COMPLETE THE FOLLOWING:
1/ Answer these questions using the passage on the belting voice below:
(a) What is the cricoid cartilage described as a ring around?
(b) Which register can men remain in when they belt?
(c) What research method provides evidence of other unhealthy technical habits during belting?
2/ Duplicate the part of the passage on the belting voice below that opens with the words containing "Jo Estill, a" and closes with "in belted singing.".
3/ Go on with the passage on the belting voice below, starting right after its last sentence.

DOCUMENT TEXT:
....
Jo Estill, a researcher on the singing voice, has studied the belting voice and has noted that there is also a downward tilt of the cricoid cartilage (a ring of cartilage around the trachea that provides attachments for the various muscles, cartilages, and ligaments involved in opening and closing the airway and in speech production), with a larger cricothyroid space in belted singing.
There is some debate over whether or not men actually belt. Registration in the male voice differs from that of the female voice mainly in that men sing with a shortener (thyroarytenoid) dominant arrangement unless singing in head voice or in falsetto, where the thyroarytenoid cartilage becomes more or less inactive and disengaged. In order to belt, men are not required to change vocal registers, as they can remain in the chest register. (Female singers, on the other hand, usually must have a register shift into their middle register in order to belt.) Narrowing of the pharynx and brightening the classical sound, thus creating the ‘forward’ tone and increase in twang, when belting and emphasizing the informal, speech-like phrases popularly used in contemporary singing is all that is needed for a male singer to belt. Shortener dominant sound being the primary vocal function for men results in male classical singing being comparatively closer to male belt singing than female classical singing is to female belt singing.
Other Muscular Activity
Although it is debatable as to whether or not the use of a mixed, though still more thyroarytenoid (shortener) dominant, vocal fold source is by itself dangerous for the vocal instrument, research on the voice during belting conducted with fiberoptics definitely provides evidence that numerous other unhealthy technical habits are employed during belting.
....
SUPPLIED DATA:
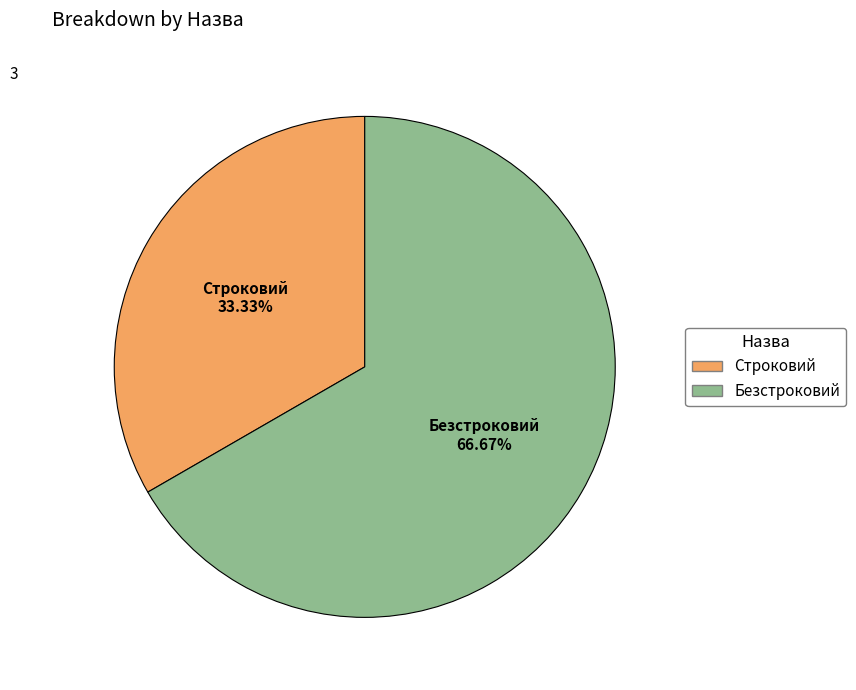

Combined, what portion of the pie is Строковий and Безстроковий?

100.0%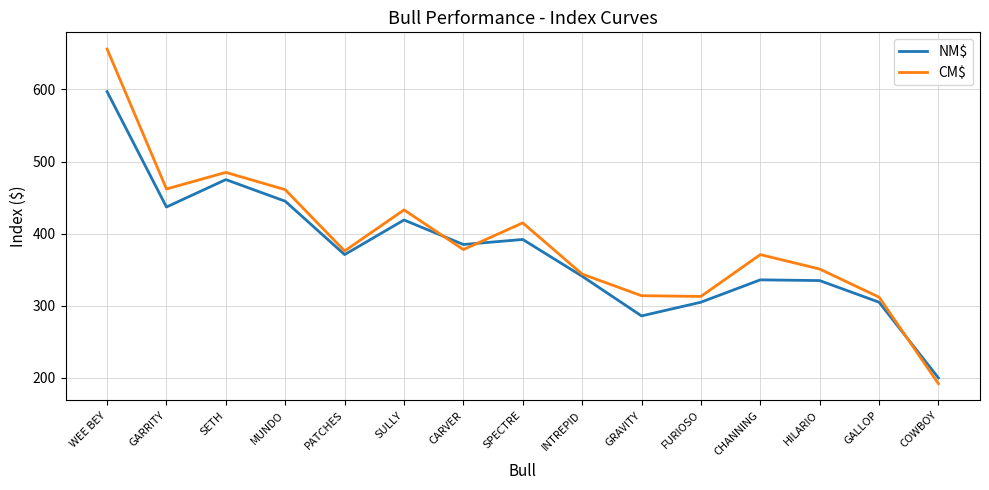

At how many categories does at least one series exceed 640?

1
....
RESULTS FOR EACH TASK:
1/
(a) The trachea.
(b) The chest register.
(c) Fiberoptics.

2/
Jo Estill, a researcher on the singing voice, has studied the belting voice and has noted that there is also a downward tilt of the cricoid cartilage (a ring of cartilage around the trachea that provides attachments for the various muscles, cartilages, and ligaments involved in opening and closing the airway and in speech production), with a larger cricothyroid space in belted singing.

3/
Estill describes the belting voice as an extremely muscular and physical way of singing. When observing the vocal tract and torso of singers, while belting, Estill observed several indicators of muscular tension and/or strain, as well as many other confirmations that the technique of belting is indeed unhealthy.
Belters use what Estill terms ‘torso anchoring’, which involves maximum muscular engagement of the torso. Estill also observed head and neck ‘anchoring’, which means that belters attempt to stabilize the larynx by relying upon the muscles in the head and neck. Most vocal instructors agree that muscular tension of any sort during singing is a sign of bad technique and can negatively affect the singing voice over time. In this case, breath management may be also impacted because a singer is unable to breathe lower into the body. Estill found that belters also use a maximum muscular effort of the extrinsic laryngeal muscles and minimum effort at the level of the true vocal folds.
Teachers of belt technique openly acknowledge that singing in a belt voice, especially for the first while until the singer adjusts to the new, unnatural sensations, creates a feeling of increased tension that is not typically present in classical singing. One such teacher writes on his website (www.anthonywinter.com): “When a classical singer first tries to experience a belt sound - they are usually shocked by the increase in tension throughout the body. The dominant T.A [thyroarytenoid], longer closed cycle and increase in lung-air pressure amplifies this bodily tension. The throat will feel tighter but will not actually hurt and the singer will take a while to adjust to the new sensations. It is wise for a teacher to increase a new belter’s twang and decrease the aesthetic until the student is comfortably accessing the T.A and is not tempted to implement their classical technique on a belt laryngeal posture.”
Vocalists who are experimenting with belt for the first time are encouraged to avoid practicing for extended periods of time because belting requires a new muscular activity that will cause them to tire easily. They are told that the muscles of their bodies need to be conditioned and that stamina needs to be built slowly, as in any new physical activity.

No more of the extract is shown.